俺は、いつものゲームセンターではなく、別の店に通うようになった。
カオルとの出来事は、俺にとって衝撃的すぎた。
カオルが嫌いなわけではない、むしろ、彼女があの先を求めたら続けたかもしれない。
あそこで止めてくれて、あるいは助かったのか。
俺は、誰かとの出会いを求めてゲーセンに通っているわけではなかった。
ここでゲームをして、ただ無心になるこの瞬間。
何者かから解放されている時間が好きだった。
その時間を過ごすことで、自由を感じるのだ。
ただ、それでも何かが頭に引っかかっていた。
カオルの内側の温度と柔らかさを覚えていた。思い出すと、体全体が熱くなる。
俺が対戦した感想通り、カオルは情熱的だった。
彼女は、まだあの店に通っているのだろうか。
そんな事を思いながら、対戦をしてもなかなか勝てない。
俺のいるこの店は格段にレベルが高い。
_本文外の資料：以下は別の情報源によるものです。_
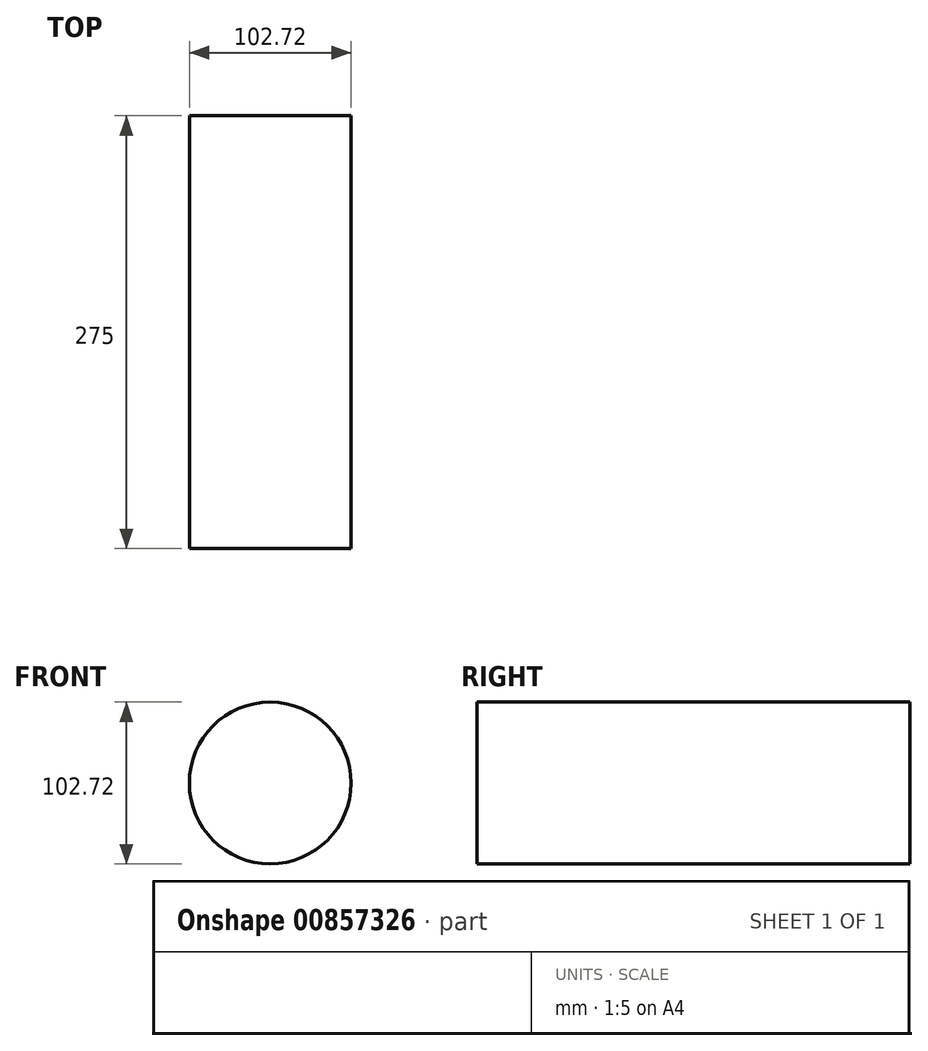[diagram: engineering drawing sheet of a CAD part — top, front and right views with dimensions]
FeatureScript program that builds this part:
annotation { "Feature Type Name" : "Feature", "Feature Type Description" : "" }
export const myFeature = defineFeature(function(context is Context, id is Id, definition is map)
    precondition{}
    {
        {
            var Q0;
            Q0=qCreatedBy(makeId("Front.planeOp"),FACE);
            var sketch = newSketch(context, id + "F0", { "sketchPlane" : qUnion([Q0])});
            skCircle(sketch, "E0", {"center": v(0, 0) * mm, "radius": 51.36 * mm});
            skSolve(sketch);
        }
        {
            var Q0;
            Q0=makeQuery(id+"F0.imprint","IMPRINT",FACE,{"disambiguationData":[TD([[makeQuery(id+"F0.imprint","IMPRINT",EDGE,{"derivedFrom":sQuery(id+"F0.wireOp",EDGE,"E0")}),1.0]])]});
            var Q1;
            Q1=sQuery(id+"F0.wireOp",EDGE,"E0");
            extrude(context, id + "F1", {"entities" : qUnion([Q0]), "surfaceEntities" : qUnion([Q1]), "depth" : 275 * mm, "offsetDistance" : 25.4 * mm});
        }
    });
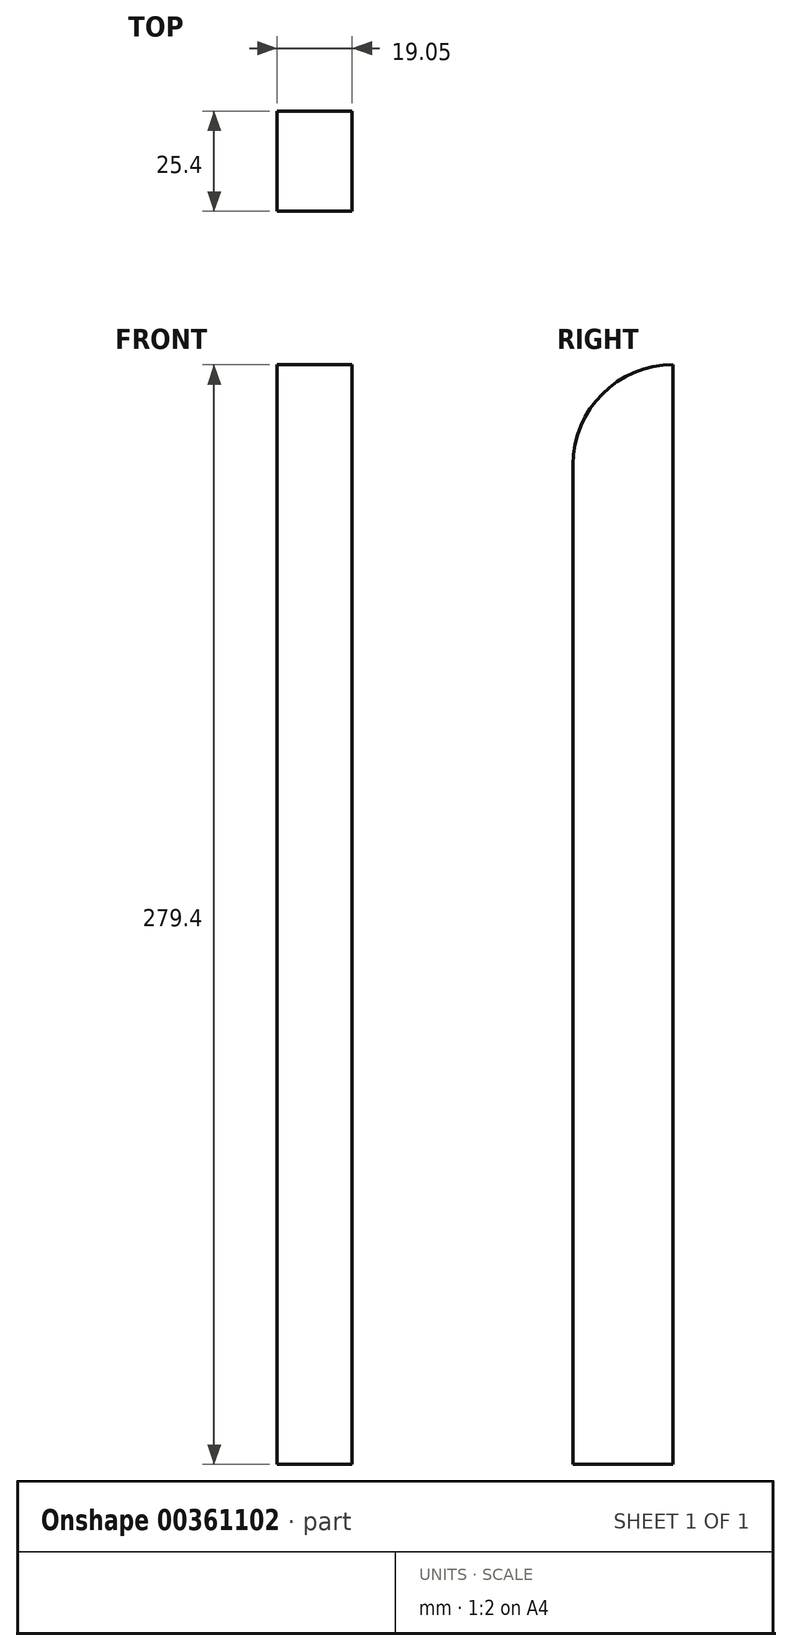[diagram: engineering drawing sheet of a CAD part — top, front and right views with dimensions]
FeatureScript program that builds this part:
annotation { "Feature Type Name" : "Feature", "Feature Type Description" : "" }
export const myFeature = defineFeature(function(context is Context, id is Id, definition is map)
    precondition{}
    {
        {
            var Q0;
            Q0=qCreatedBy(makeId("Right.planeOp"),FACE);
            var sketch = newSketch(context, id + "F0", { "sketchPlane" : qUnion([Q0])});
            skLineSegment(sketch, "E0.top", {"start": v(-106.3, -104.24) * mm, "end": v(-80.9, -104.24) * mm});
            skLineSegment(sketch, "E0.left", {"start": v(-106.3, 137.06) * mm, "end": v(-106.3, -104.24) * mm});
            skLineSegment(sketch, "E0.right", {"start": v(-80.9, 175.16) * mm, "end": v(-80.9, -104.24) * mm});
            skPoint(sketch, "E1.orphan", {"position": v(-106.3, 160.27) * mm});
            skLineSegment(sketch, "E2", {"start": v(-106.3, 149.76) * mm, "end": v(-106.3, 137.06) * mm});
            skLineSegment(sketch, "E3", {"start": v(-80.9, 175.16) * mm, "end": v(-80.9, 175.16) * mm});
            skPoint(sketch, "E4.visualSharp", {"position": v(-106.3, 175.16) * mm});
            skArc(sketch, "E4.filletArc", {"start": v(-80.9, 175.16) * mm, "mid": v(-98.85, 167.72) * mm, "end": v(-106.3, 149.76) * mm});
            skSolve(sketch);
        }
        {
            var Q0;
            Q0=qSketchRegion(id+"F0",true);
            extrude(context, id + "F1", {"entities" : qUnion([Q0]), "depth" : 19.05 * mm});
        }
    });
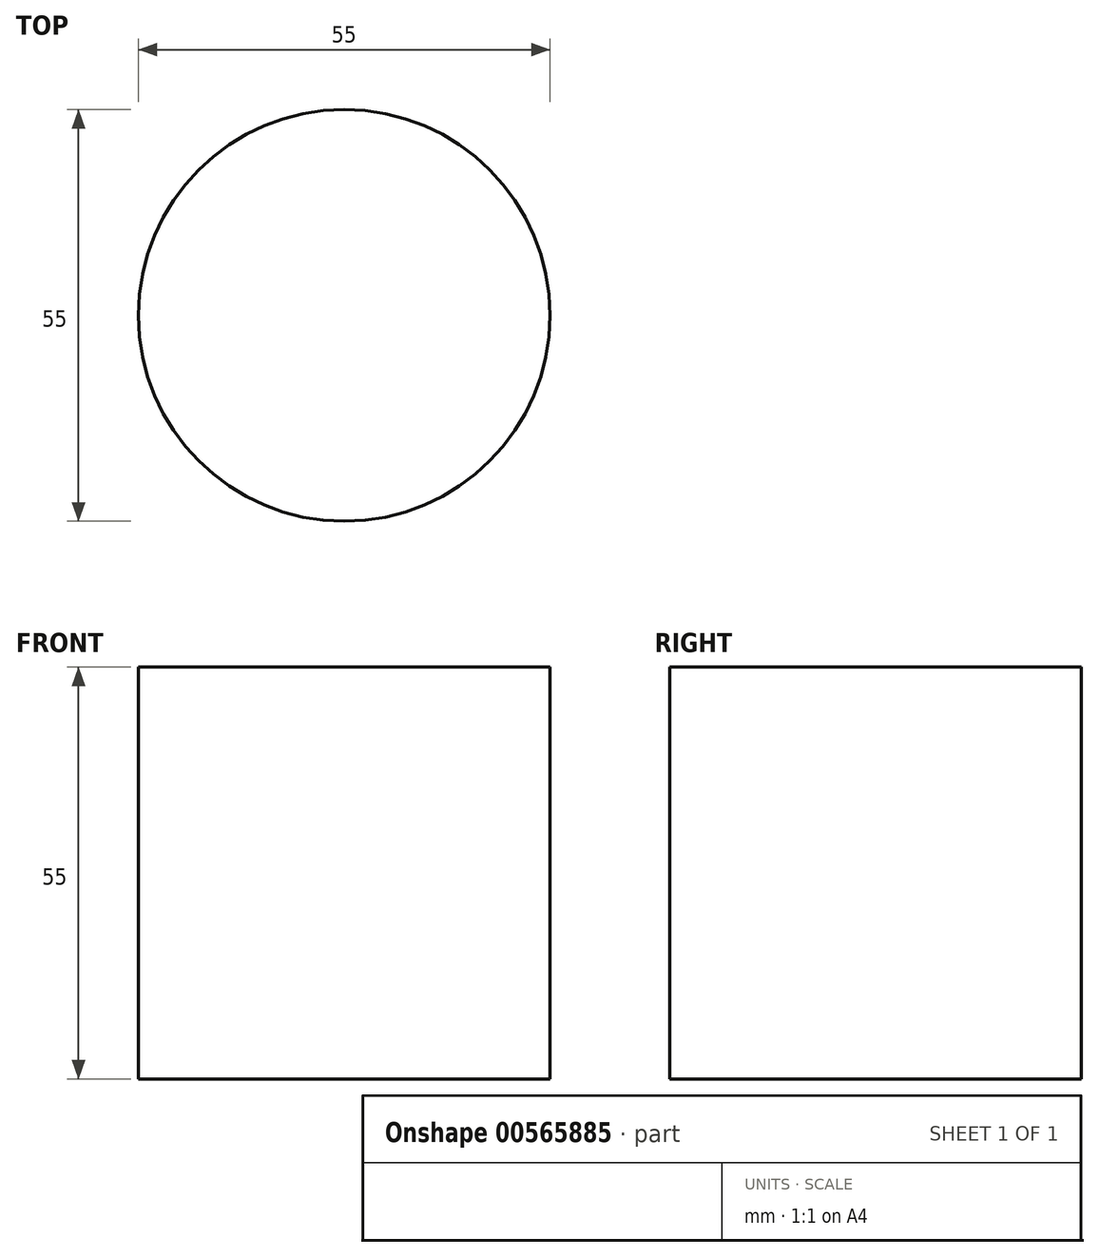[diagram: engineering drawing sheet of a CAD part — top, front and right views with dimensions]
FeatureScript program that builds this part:
annotation { "Feature Type Name" : "Feature", "Feature Type Description" : "" }
export const myFeature = defineFeature(function(context is Context, id is Id, definition is map)
    precondition{}
    {
        {
            var Q0;
            Q0=qCreatedBy(makeId("Top.planeOp"),FACE);
            var sketch = newSketch(context, id + "F0", { "sketchPlane" : qUnion([Q0])});
            skCircle(sketch, "E0", {"center": v(0, 0) * mm, "radius": 27.5 * mm});
            skSolve(sketch);
        }
        {
            var Q0;
            Q0 = qSketchRegion(id + "F0", true);
            extrude(context, id + "F1", {"entities" : qUnion([Q0]), "depth" : 55 * mm, "offsetDistance" : 25 * mm});
        }
    });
地域の強豪が常駐するような店である。
長年ゲームをやり込んでいる俺ですら、彼らに勝つのは至難だった。
反射神経が違った。読みの深さが違った。ゲームの知識力が違った。
対戦するたびに、圧倒的な実力差を感じさせられる。俺は、悔しかった。
相手は俺よりずっと年下である。何故、こうも差がつくのか。
何もさせてもらえず、ただ、負け続けた。